While I expect that to have no influence at all on your preconceived notions, I believe it is important to fight the type of ignorance you promote, because this sort of mentality is why energy policy in the U.S. is so dysfunctional.

Oh, and be sure to assign someone to issue another scathing press release addressing another recent reprehensible philanthropic gesture from ConocoPhillips:

HOUSTON, Mar. 20, 2007 – ConocoPhillips announced today its contribution of $1 million to Memorial Hermann Life Flight to help with the purchase of six new helicopters that will provide enhanced emergency care to the community.”Since its inception in 1976, Memorial Hermann’s Life Flight has brought hope to thousands of patients who have required emergency medical care and transportation,” said Phil Frederickson, executive vice president, ConocoPhillips. “By replacing the existing four helicopters and adding two new helicopters, Life Flight will be able to reach many more people who have life-threatening medical conditions.”

Perhaps you could set up a hotline and have people turn them in every time they donate some money? I heard they are gearing up for a United Way fundraiser. Don’t let them get away with it!


Robert Rapier
Chemical engineer, conservation advocate, and fighter of ignorance and hypocrisy.

Organizations like the FTCR really make me sick.
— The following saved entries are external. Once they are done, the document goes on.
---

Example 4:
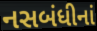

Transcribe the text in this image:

નસબંધીનાં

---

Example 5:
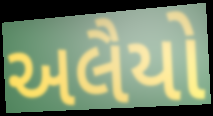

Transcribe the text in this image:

અલૈયો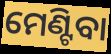
ମେଣ୍ଟିବା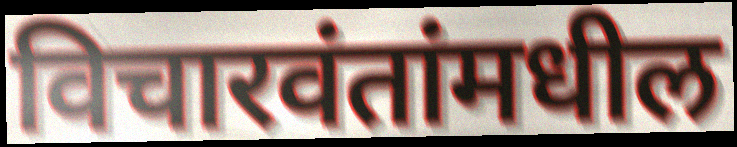
विचारवंतांमधील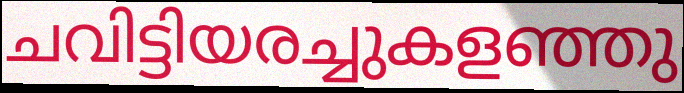
ചവിട്ടിയരച്ചുകളഞ്ഞു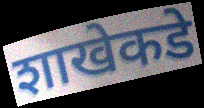
शाखेकडे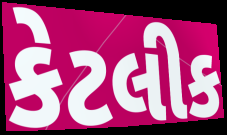
કેટલીકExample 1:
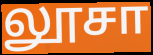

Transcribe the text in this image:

லூசா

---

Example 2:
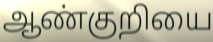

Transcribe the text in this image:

ஆண்குறியை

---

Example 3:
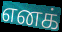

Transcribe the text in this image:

எனக்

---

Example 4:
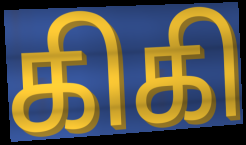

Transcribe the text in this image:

கிகி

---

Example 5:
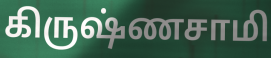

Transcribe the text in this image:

கிருஷ்ணசாமி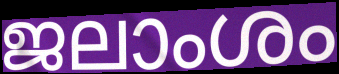
ജലാംശംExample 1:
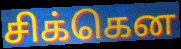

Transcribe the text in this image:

சிக்கென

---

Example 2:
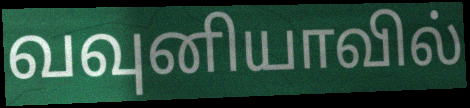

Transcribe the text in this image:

வவுனியாவில்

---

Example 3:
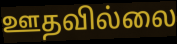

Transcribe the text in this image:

ஊதவில்லை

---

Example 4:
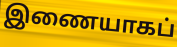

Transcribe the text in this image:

இணையாகப்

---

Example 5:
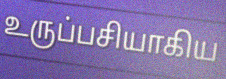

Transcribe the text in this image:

உருப்பசியாகியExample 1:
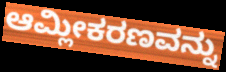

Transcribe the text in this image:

ಆಮ್ಲೀಕರಣವನ್ನು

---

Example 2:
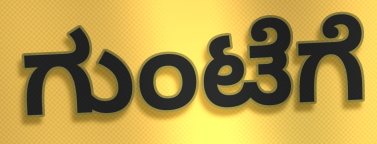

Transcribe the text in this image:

ಗುಂಟೆಗೆ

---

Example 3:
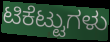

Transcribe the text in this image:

ಟಿಕೆಟ್ಟುಗಳು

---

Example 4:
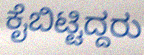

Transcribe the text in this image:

ಕೈಬಿಟ್ಟಿದ್ದರು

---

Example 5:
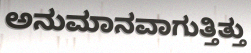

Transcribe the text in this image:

ಅನುಮಾನವಾಗುತ್ತಿತ್ತು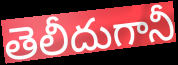
తెలీదుగానీ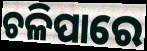
ଚଳିପାରେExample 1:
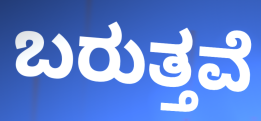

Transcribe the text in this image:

ಬರುತ್ತವೆ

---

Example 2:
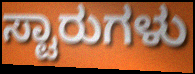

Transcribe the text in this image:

ಸ್ಟಾರುಗಳು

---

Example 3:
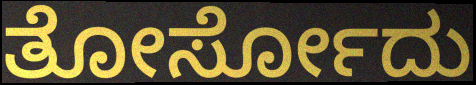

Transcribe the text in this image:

ತೋರ್ಸೋದು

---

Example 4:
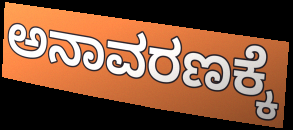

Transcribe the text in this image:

ಅನಾವರಣಕ್ಕೆ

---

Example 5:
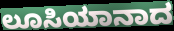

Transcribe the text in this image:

ಲೂಸಿಯಾನಾದ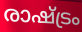
രാഷ്ട്രം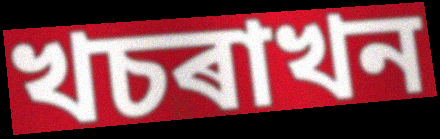
খচৰাখনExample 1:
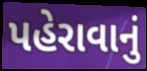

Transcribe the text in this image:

પહેરાવાનું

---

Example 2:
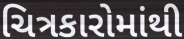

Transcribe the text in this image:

ચિત્રકારોમાંથી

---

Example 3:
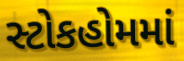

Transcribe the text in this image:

સ્ટોકહોમમાં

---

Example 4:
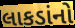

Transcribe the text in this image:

લાકડાંનો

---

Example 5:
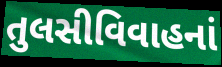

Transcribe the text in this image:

તુલસીવિવાહનાં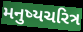
મનુષ્યચરિત્રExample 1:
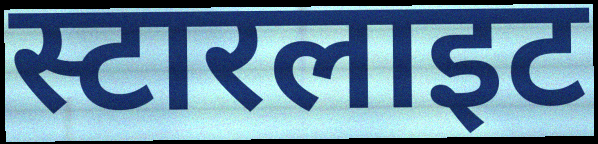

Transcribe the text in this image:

स्टारलाइट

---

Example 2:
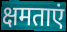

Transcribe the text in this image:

क्षमताएं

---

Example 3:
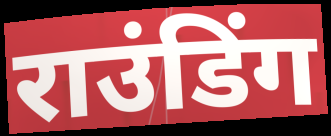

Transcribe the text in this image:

राउंडिंग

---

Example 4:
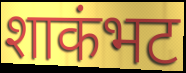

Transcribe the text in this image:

शाकंभट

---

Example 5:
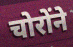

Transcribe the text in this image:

चोरोंने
No journalistic integrity, no regard for the facts, and non-stop slander. Not to mention a primary goal – cheaper gas prices for all – at complete odds with their goal of pollution reduction. What a clueless lot.

6 thoughts on “Artificial Gasoline Shortages?”
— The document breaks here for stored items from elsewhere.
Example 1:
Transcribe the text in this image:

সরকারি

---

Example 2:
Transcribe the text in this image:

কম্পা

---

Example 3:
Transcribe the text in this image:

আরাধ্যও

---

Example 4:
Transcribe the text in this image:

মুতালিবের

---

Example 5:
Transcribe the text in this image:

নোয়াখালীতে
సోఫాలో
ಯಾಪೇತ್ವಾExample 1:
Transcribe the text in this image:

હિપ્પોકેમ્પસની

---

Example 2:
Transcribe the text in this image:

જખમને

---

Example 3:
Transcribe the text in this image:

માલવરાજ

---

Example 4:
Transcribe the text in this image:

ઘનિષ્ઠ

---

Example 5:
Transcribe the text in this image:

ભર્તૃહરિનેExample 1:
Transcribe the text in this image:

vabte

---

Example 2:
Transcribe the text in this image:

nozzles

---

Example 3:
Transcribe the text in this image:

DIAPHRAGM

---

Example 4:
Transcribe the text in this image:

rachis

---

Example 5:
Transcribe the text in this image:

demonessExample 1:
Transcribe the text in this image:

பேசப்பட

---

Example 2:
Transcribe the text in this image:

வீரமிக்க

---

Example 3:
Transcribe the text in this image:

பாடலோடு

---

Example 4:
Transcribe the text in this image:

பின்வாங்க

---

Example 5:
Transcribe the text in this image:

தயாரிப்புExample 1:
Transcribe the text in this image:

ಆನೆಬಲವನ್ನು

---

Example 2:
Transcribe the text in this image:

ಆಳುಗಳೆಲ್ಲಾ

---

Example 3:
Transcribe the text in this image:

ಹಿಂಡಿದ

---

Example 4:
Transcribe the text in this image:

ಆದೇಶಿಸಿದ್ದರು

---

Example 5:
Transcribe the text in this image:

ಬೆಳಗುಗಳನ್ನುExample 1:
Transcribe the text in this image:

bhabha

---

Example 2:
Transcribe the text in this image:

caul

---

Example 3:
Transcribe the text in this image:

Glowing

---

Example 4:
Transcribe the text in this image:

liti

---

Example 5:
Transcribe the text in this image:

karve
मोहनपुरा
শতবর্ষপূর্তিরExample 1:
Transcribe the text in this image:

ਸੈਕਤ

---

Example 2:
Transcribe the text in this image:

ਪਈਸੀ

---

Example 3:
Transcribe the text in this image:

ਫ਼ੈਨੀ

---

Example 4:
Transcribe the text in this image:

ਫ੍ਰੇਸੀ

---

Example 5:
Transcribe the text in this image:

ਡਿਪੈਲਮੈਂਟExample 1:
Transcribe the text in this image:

  1. $3.50/gallon is cheap! Unfortunately the US will eventually be bankrupted by such cheap prices.

  2. The US is really ill-prepared for peak oil. They won’t know what hit them when gasoline reaches $5.00/gallon. That time is coming, and probably sooner rather than later.

  3. At some point, businesses of the 21st Century are going to have to rediscover something that they once knew (back in the 19th C.)—rogues acting irresponsibly or criminally poison the well for all businesses, not just those acting badly.

    I think Enron casts a much larger shadow over energy companies than many insiders realize; the basic understanding of consumers, from bitter experience, is that big energy companies will lie, cheat, steal, while they restrict supply (electricity in that case) and laugh about “f–king over grandma.”

    I think an awful lot of the heat and lack of enlightenment towards oil companies stems from the Enron experience that caused a cataclysm throughout the Western US grid.

  4. It will be interesting to see what really does happen over the summer and the coming years. My thought is that we really need to stop worrying about the caribou and drill our own oil.

  5. As Roscoe Bartlett points out, if oil really is peaking and heading into permanent decline, a “use ours first” strategy amounts to “strength through exhaustion.”

    I want the ANWR oil to stay right where it is; it’s far too valuable to waste in the current US liquid fuels market, where most energy is absolutely wasted pushing overheavy boxes of steel on rubber wheels through carburban design nightmares.

    There seems likely to come a day where our children will curse us for using the oil to push SUVs around. Let’s not break into what MAY well be our last giant field as long as any of that oil would merely go toward propping up the existing order. When we have cut energy use 75% (Factor 4 improvements in all uses) and know how to use energy as efficiently as Japan et al., then it might (NOTE: might) make sense to tap Alaska.

    no sooner. When oil is $200-$300 a barrel, then we won’t have to worry so much about spills and single-hull tankers–no one carrying or shipping oil that costly will scrimp on transport, the way they do at $25/bbl.

  6. I want the ANWR oil to stay right where it is; it’s far too valuable to waste in the current US liquid fuels market, where most energy is absolutely wasted pushing overheavy boxes of steel on rubber wheels through carburban design nightmares.

    I agree 100% with those sentiments. That is the reason I don’t want to see us drilling in ANWR. Save that oil for a real crisis.